Song by Chicago

from the album Chicago
- Released: January 26, 1970
- Recorded: August 1969
- Genre: Jazz rock, soft rock, progressive rock
- Length: 12:55
- Label: Columbia Records
- Songwriter: James Pankow
- Producer: James William Guercio

= Ballet for a Girl in Buchannon =

"Ballet for a Girl in Buchannon" [sic], also known as "The Ballet" and "Make Me Smile Medley", is a nearly 13-minute mini-rock opera/song cycle/suite from Chicago's 1970 album Chicago (also called Chicago II). It was the group's first attempt at a long-format multi-part work.

It was composed by James Pankow, who got the inspiration to write the "Ballet" from his love of long classical music song cycles. According to a May 2018 interview with the Charleston Gazette-Mail, the songs were written in an attempt to win back his ex-fiancee, Terrie Heisler, who was at the time attending West Virginia Wesleyan College in Buckhannon, West Virginia.
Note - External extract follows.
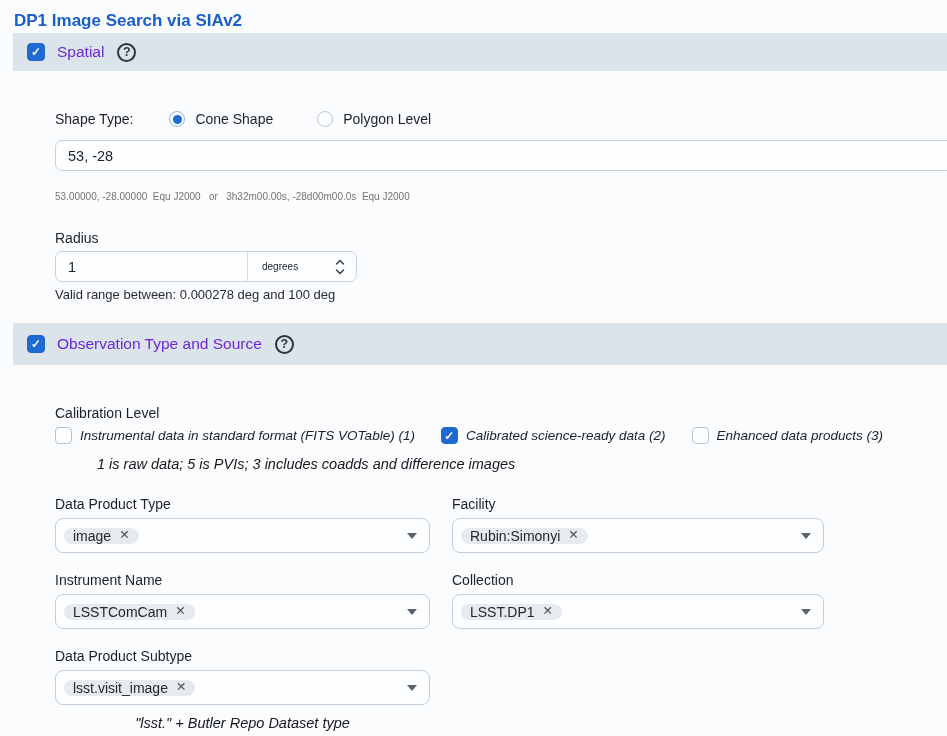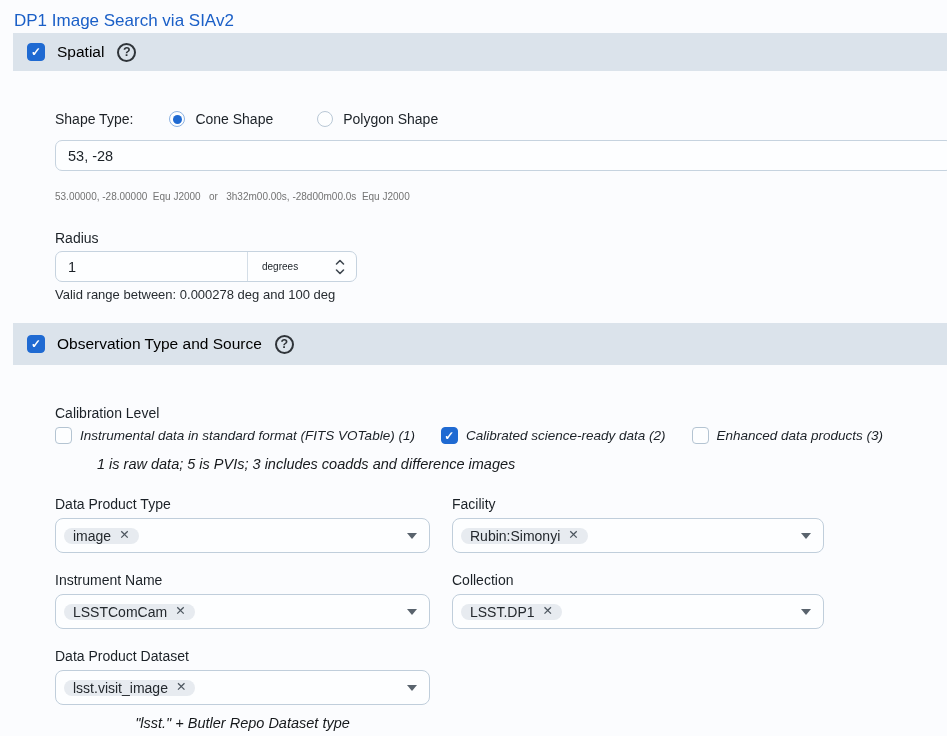"DP1 Image Search via SIAv2" .page-title { font-weight: normal -> bold }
"Ballet" takes up most of side two of Chicago and consists of seven tracks, three of which are instrumentals:
1. "Make Me Smile" (Lead vocal by Terry Kath)
2. "So Much to Say, So Much to Give" (Lead vocal by Robert Lamm)
3. "Anxiety's Moment" (Instrumental)
4. "West Virginia Fantasies" (Instrumental)
5. "Colour My World" (Lead vocal by Terry Kath)
6. "To Be Free" (Instrumental)
7. "Now More Than Ever" (Lead vocal by Terry Kath)
The final track, "Now More Than Ever," is a single-verse reprise of the suite's opening song, "Make Me Smile." The vocal songs within the suite can be viewed as telling the story of a man searching for a far away lost love and attempting to rekindle the love they had shared. Two of these songs reached the top ten on the U.S. Billboard Hot 100: a single edit of "Make Me Smile (/Now More Than Ever)" (#9, 1970) and "Colour My World" (#7, 1971).

The instrumental movement "West Virginia Fantasies" incorporates instrumental counterpoint extensively between the horns, guitar, and keyboards, exemplifying Chicago's skill at composing and arranging complex pieces.

The suite was recorded as a single track, titled "The Ballet," on their album Chicago XXVI: Live in Concert in 1999. The version on the 2005 DVD Chicago & Earth, Wind & Fire — Live at the Greek Theatre is called "Make Me Smile Medley," named after the suite's opening song.